The use of pentatonic scale patterns frees the violin from a strong tonal centre, and shows the impressionistic side of Vaughan Williams' style. This liberty also extends to the metre. The cadenzas for solo violin are written without bar lines, lending them a sense of meditational release.

In 2011 the work was chosen as Britain's all-time favourite in a poll of listeners to choose the nation's Desert Island Discs.

From 2007 to 2010, the piece was voted number one in the Classic FM annual Hall of Fame poll, over Edward Elgar's Cello Concerto, Sergei Rachmaninoff's Piano Concerto No. 2, Mozart's Clarinet Concerto and another work of Vaughan Williams, the Fantasia on a Theme by Thomas Tallis. In 2011 it was usurped by Rachmaninoff's Piano Concerto No. 2.

In 2011, in a poll to learn what music New Yorkers wanted to hear on the radio for the commemoration of the tenth anniversary of the 9/11 terrorist attacks, The Lark Ascending ranked second.

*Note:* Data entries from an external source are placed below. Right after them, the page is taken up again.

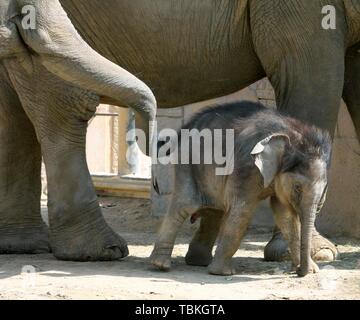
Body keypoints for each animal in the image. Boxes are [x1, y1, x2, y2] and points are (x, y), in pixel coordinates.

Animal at [150, 101, 332, 276]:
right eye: (297, 188)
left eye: (324, 190)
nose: (298, 272)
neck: (291, 135)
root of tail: (184, 128)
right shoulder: (247, 165)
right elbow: (243, 210)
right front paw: (222, 273)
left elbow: (285, 215)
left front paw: (312, 271)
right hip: (188, 163)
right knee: (185, 205)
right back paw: (161, 265)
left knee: (214, 211)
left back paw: (199, 262)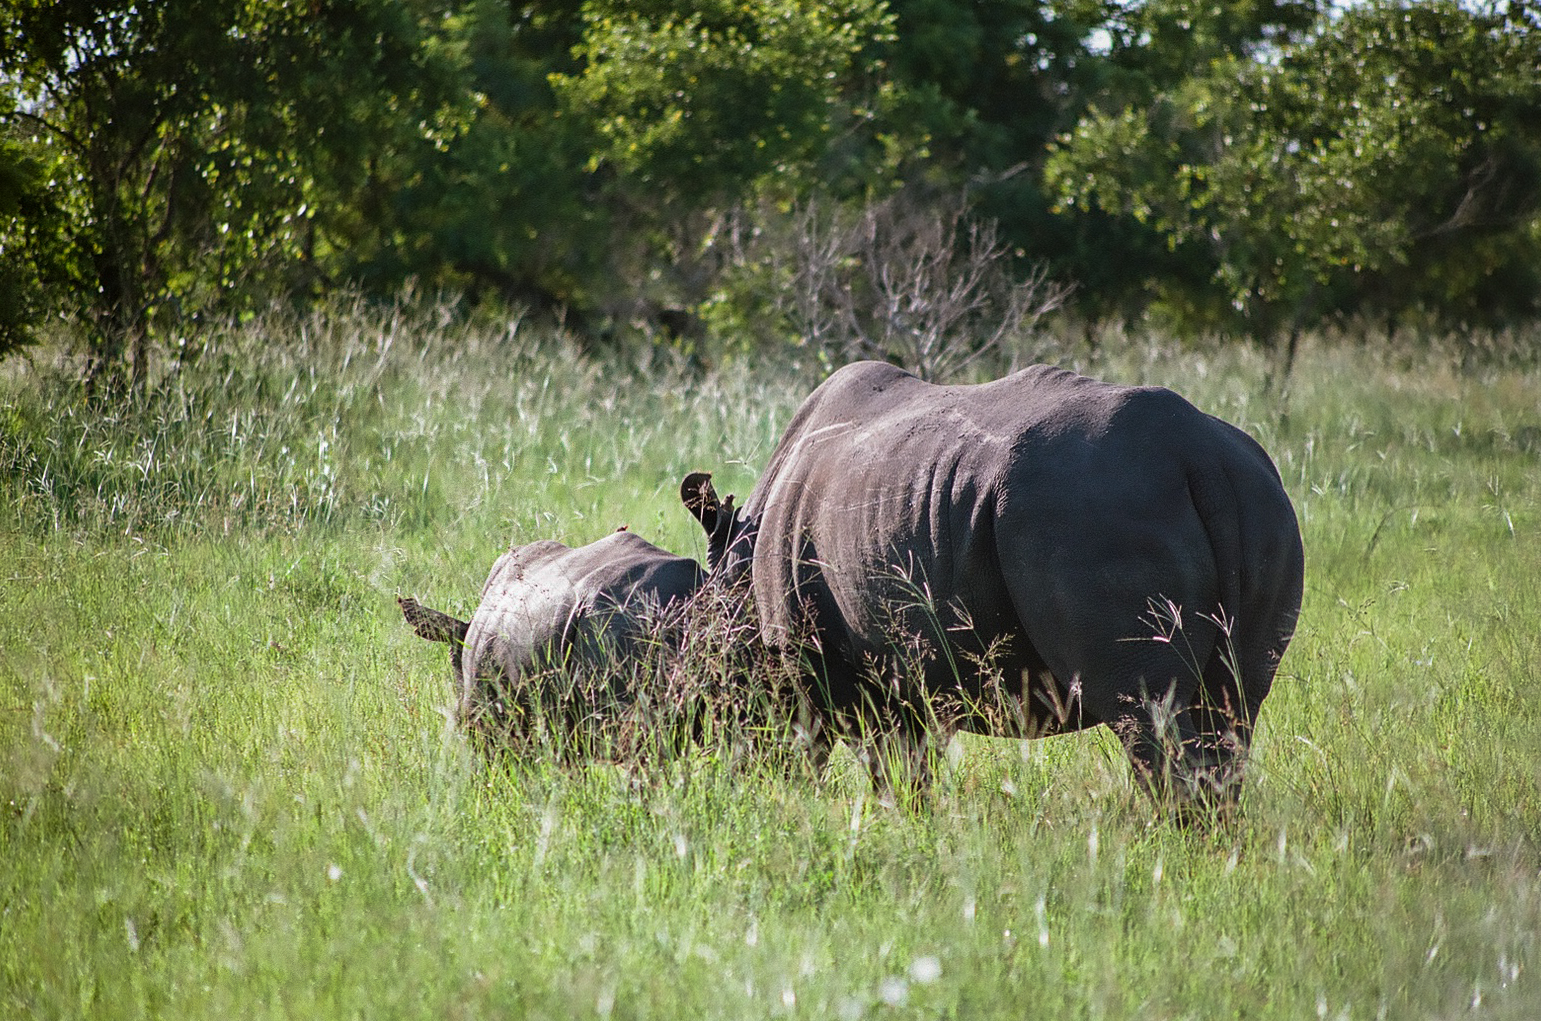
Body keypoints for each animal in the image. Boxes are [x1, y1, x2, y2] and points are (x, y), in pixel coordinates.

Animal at [683, 360, 1304, 812]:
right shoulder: (902, 673)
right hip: (1261, 499)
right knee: (1235, 709)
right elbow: (906, 772)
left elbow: (820, 749)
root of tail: (1199, 457)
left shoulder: (801, 654)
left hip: (1093, 512)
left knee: (1147, 714)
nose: (725, 769)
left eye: (715, 674)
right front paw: (909, 828)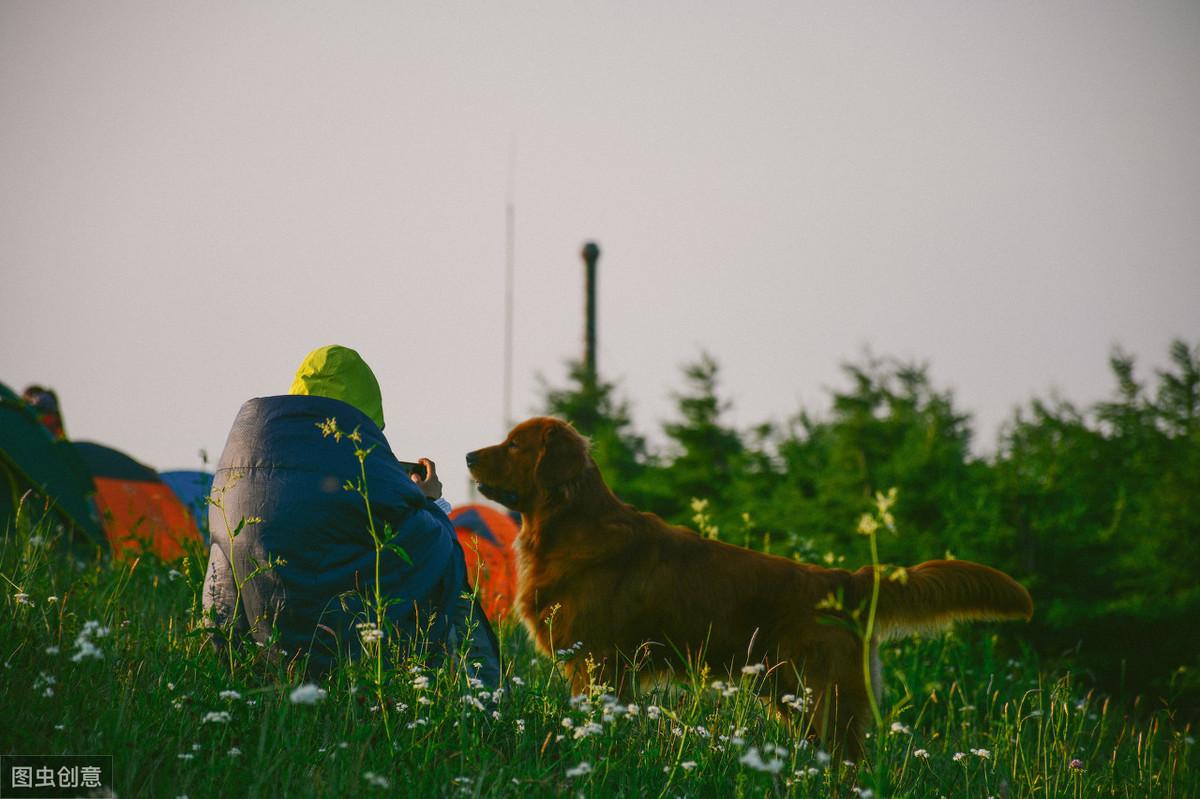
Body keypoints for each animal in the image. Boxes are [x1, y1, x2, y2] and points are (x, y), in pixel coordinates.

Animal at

The Lark Ascending has been a consistent favourite in Radio New Zealand Concert's annual New Year's Day countdown programme, Settling the Score, winning number one every year from 2007 to 2012, and placing highly in other years. Frustrated by its seemingly intractable hold on the top spot, a small group of listeners joined a Facebook group called 'Unsettling the Score', which encouraged members to "[u]se your vote to bring Vaughan Williams' reign to an end" and suggested pieces by Brian Ferneyhough, Morton Feldman, John Cage, Harrison Birtwistle, Helmut Lachenmann, Anton Webern and Iannis Xenakis in its place.

In popular culture

  • The Lark Ascending inspired some of the violin parts in the latter half of the track "Larks' Tongues in Aspic, Part One" on the album Larks' Tongues in Aspic by King Crimson (1973).
  • The piece was used as the main theme for the 1987 Australian film The Year My Voice Broke.
  • This piece was used by David Crowder Band on "The Lark Ascending or (Perhaps More Accurately, I'm Trying to Make You Sing)", the last song on their album A Collision (or 3 + 4 = 7).
  • Dreadzone's homage to the beauty of the English countryside, "A Canterbury Tale", uses the initial solo violin theme from The Lark Ascending as a recurring melody.
  • The Jez Butterworth play Jerusalem (premiered 2009) used this piece as its preset music.
  • The piece is referred to repeatedly in the book Cricket Kings by William McInnes.
  • Excerpts are used repeatedly in the Blur documentary No Distance Left to Run (these are the only music in the film not recorded by Blur).